La réponse d’Aurélien Boudon pour l’Union syndicale Solidaires :
1. Pour Solidaires, il est acquis que le changement ne passera pas par les élections. Nous n’attendons rien d’un homme providentiel qui n’a jamais travaillé de sa vie. C’est pourquoi nous pensons qu’il est primordial de continuer à faire entendre la voix des organisations syndicales comme des autres organisations du mouvement social durant cette période. Traditionnellement l’espace public et médiatique est occupé jusqu’à saturation par l’élection présidentielle. Or, nos revendications restent entières et nous refusons de nous taire durant cette période pour y assister en spectateurs et spectatrices.

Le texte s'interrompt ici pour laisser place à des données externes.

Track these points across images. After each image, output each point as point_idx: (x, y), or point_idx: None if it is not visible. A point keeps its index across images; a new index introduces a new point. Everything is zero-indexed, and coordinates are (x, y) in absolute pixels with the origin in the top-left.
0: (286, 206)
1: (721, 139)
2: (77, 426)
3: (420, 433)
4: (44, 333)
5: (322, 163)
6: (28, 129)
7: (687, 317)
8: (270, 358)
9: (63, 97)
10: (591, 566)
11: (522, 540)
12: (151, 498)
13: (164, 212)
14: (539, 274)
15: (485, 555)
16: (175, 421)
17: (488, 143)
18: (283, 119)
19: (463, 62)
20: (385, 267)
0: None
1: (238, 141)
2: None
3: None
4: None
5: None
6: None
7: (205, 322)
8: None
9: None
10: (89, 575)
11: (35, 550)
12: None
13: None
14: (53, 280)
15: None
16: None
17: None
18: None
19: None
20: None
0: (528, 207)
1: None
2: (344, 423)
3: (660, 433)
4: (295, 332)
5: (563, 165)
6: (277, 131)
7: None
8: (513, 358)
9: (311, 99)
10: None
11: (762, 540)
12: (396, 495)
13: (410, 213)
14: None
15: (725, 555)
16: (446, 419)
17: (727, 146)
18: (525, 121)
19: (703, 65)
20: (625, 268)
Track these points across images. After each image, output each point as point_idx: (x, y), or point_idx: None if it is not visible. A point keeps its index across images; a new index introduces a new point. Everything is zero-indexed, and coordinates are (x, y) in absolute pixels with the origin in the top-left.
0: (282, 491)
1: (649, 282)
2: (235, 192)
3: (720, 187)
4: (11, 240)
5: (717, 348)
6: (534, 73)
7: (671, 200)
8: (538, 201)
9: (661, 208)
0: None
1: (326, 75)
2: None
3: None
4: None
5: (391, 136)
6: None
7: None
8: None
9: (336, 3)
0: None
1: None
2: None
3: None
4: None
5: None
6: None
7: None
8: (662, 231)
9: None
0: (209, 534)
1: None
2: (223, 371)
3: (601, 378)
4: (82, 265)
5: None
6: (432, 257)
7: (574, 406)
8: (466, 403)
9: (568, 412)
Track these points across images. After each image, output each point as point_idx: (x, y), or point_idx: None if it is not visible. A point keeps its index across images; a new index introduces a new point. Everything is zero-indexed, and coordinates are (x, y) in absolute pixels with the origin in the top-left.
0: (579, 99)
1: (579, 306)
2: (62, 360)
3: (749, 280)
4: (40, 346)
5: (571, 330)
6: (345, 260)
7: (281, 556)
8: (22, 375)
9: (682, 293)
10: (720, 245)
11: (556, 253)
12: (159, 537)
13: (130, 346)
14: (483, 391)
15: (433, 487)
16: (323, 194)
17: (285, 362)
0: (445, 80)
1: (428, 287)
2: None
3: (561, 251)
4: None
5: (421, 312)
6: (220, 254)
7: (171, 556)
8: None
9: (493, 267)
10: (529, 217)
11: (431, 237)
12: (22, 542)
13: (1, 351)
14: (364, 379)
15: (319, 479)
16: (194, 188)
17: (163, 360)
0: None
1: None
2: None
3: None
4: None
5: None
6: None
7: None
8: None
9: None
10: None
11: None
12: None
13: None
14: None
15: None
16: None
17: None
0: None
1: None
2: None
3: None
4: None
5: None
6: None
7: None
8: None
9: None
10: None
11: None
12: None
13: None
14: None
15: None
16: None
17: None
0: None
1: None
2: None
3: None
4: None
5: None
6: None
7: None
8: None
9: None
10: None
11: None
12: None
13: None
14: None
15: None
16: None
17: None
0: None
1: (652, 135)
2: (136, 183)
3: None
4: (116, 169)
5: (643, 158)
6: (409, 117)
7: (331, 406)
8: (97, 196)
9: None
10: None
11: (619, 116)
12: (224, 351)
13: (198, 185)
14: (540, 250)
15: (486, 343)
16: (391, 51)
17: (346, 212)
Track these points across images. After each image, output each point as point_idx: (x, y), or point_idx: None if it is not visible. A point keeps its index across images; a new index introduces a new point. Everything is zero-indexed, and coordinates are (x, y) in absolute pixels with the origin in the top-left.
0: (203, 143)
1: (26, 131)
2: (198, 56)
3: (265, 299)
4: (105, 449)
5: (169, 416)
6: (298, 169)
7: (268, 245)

Le refus de l’interpellation est pour nous une manière de marquer notre autonomie. Nous ne souhaitons pas demander aux différents candidats ce qu’ils pensent de nos propositions pour ensuite choisir le plus proche de nous. Personne n’a oublié qu’en 2010, en pleine grève nationale contre la réforme des retraites de Nicolas Sarkozy, le Parti Socialiste faisait campagne pour la retraite à 60 ans. Une fois élu, Hollande s’est empressé de faire une nouvelle réforme des retraites qui n’allait pas exactement dans le bon sens.
Ce que nous souhaitons c’est continuer à faire entendre nos revendications avec force car elles restent légitimes et lutter pour les faire accepter.
Alors que pendant des mois, quelques professionnels de la politique qui en vivent depuis des dizaines d’années vont multiplier les propositions qui toucheront concrètement le quotidien de dizaines de millions de personnes, nous considérons que c’est plutôt à nous de nous exprimer sur ces mesures plutôt qu’aux candidats de commenter nos revendications. Nos propositions sont connues et publiques. Nous avons d’ailleurs édité un cahier revendicatif qui les regroupe. Il n’y a donc aucun partage des tâches pour nous entre celles et ceux qui luttent et celles et ceux qui proposent : nous avons des propositions mais nous savons que la lutte est indispensable pour les faire appliquer.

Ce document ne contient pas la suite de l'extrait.